● ASSIGNED TASK: Copy the records below in full, keeping each word as it is but omitting the pictures.

Page-level text extractions:
+++
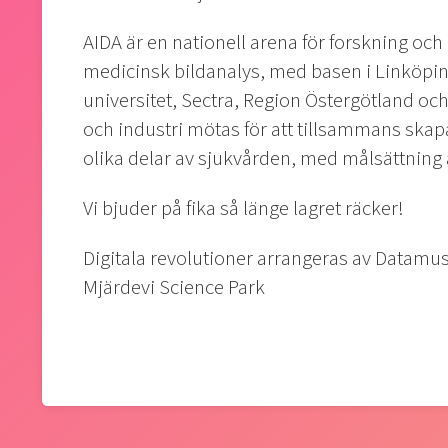
AIDA är en nationell arena för forskning och in
medicinsk bildanalys, med basen i Linköpin
universitet, Sectra, Region Östergötland o
och industri mötas för att tillsammans skapa
olika delar av sjukvården, med målsättning 
Vi bjuder på fika så länge lagret räcker!
Digitala revolutioner arrangeras av Datamu
Mjärdevi Science Park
+++
● EXPECTED ANSWER:
AIDA är en nationell arena för forskning och in
medicinsk bildanalys, med basen i Linköpin
universitet, Sectra, Region Östergötland o
och industri mötas för att tillsammans skapa
olika delar av sjukvården, med målsättning 
Vi bjuder på fika så länge lagret räcker!
Digitala revolutioner arrangeras av Datamu
Mjärdevi Science Park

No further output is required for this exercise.